La lumière douce de la lampe fait peu pour illuminer les coins plus sombres de mon esprit, où l’inquiétude et le doute s’attardent. Je prends une autre gorgée, espérant que la chaleur s’infiltrera dans les parties de moi qui se sentent froides et las.

Chaque hirondelle est délibérée, chaque instant une petite pause dans le rythme par ailleurs implacable de ma vie. L’amertume de la boisson correspond à l’amertume de mes pensées, un rappel de la lutte qui est devenue trop familière.

La cuisine, généralement un lieu de confort et de nourriture, se sent maintenant comme une scène où je fais ce rituel nocturne, en espérant qu’il fera une différence. Mais au fond, je remets en question son efficacité, sa promesse de guérison.

— Qu’est-ce que je fais de mal? La question est suspendue en l’air, sans réponse, comme si les murs pouvaient d’une certaine façon répondre avec sagesse.

Dehors, le monde est enveloppé d’obscurité, reflétant l’incertitude qui entoure mon avenir. L’horloge continue sa marche régulière, indifférente à mon sort.

Je regarde mon téléphone, son écran vide, dépourvu de messages ou d’appels. En ce moment, le silence est à la fois un réconfort et une malédiction.

« Peut-être devrais-je contacter quelqu’un, » je pense, mais la pensée se dissout rapidement comme le sucre dans l’eau, laissant un résidu de doute.

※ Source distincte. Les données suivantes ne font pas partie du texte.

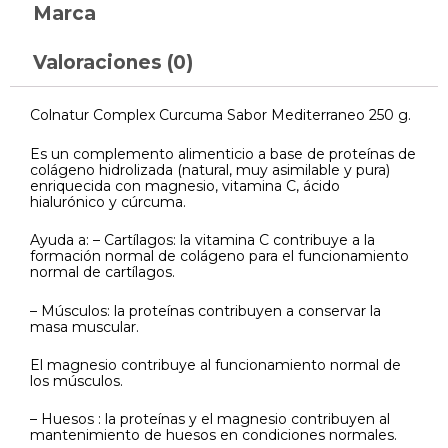
Marca
Valoraciones (0)
Colnatur Complex Curcuma Sabor Mediterraneo 250 g.
Es un complemento alimenticio a base de proteínas de
colágeno hidrolizada (natural, muy asimilable y pura)
enriquecida con magnesio, vitamina C, ácido
hialurónico y cúrcuma.
Ayuda a: – Cartílagos: la vitamina C contribuye a la
formación normal de colágeno para el funcionamiento
normal de cartílagos.
– Músculos: la proteínas contribuyen a conservar la
masa muscular.
El magnesio contribuye al funcionamiento normal de
los músculos.
– Huesos : la proteínas y el magnesio contribuyen al
mantenimiento de huesos en condiciones normales.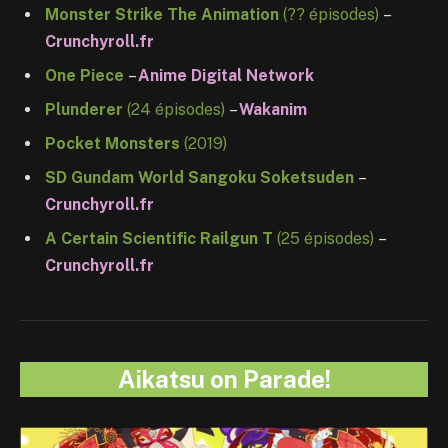
Monster Strike The Animation
(?? épisodes)
–
Crunchyroll.fr
One Piece
–
Anime Digital Network
Plunderer
(24 épisodes)
–
Wakanim
Pocket Monsters
(2019)
SD Gundam World Sangoku Soketsuden
–
Crunchyroll.fr
A Certain Scientific Railgun T
(25 épisodes)
–
Crunchyroll.fr
Aikatsu on Parade!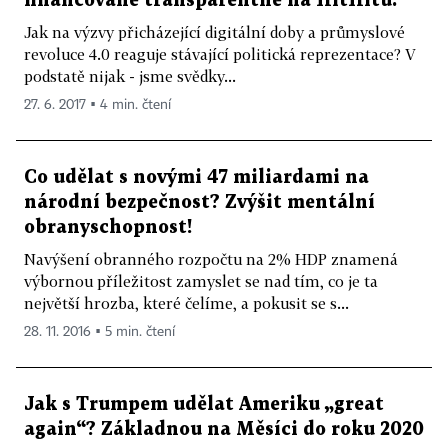
financované transparentně na HitHitu.
Jak na výzvy přicházející digitální doby a průmyslové
revoluce 4.0 reaguje stávající politická reprezentace? V
podstatě nijak - jsme svědky...
27. 6. 2017 ▪ 4 min. čtení
Co udělat s novými 47 miliardami na
národní bezpečnost? Zvýšit mentální
obranyschopnost!
Navýšení obranného rozpočtu na 2% HDP znamená
výbornou příležitost zamyslet se nad tím, co je ta
největší hrozba, které čelíme, a pokusit se s...
28. 11. 2016 ▪ 5 min. čtení
Jak s Trumpem udělat Ameriku „great
again“? Základnou na Měsíci do roku 2020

La boisson, maintenant tiède, est à moitié vide. Je sais que je devrais finir, mais la tâche est monumentale, comme monter une colline sans sommet en vue.

« Pourquoi je continue à faire ça ? » La question fait écho, un rappel persistant de ma lutte pour trouver l’équilibre, pour reprendre le contrôle d’une vie qui se sent de plus en plus hors de mes mains.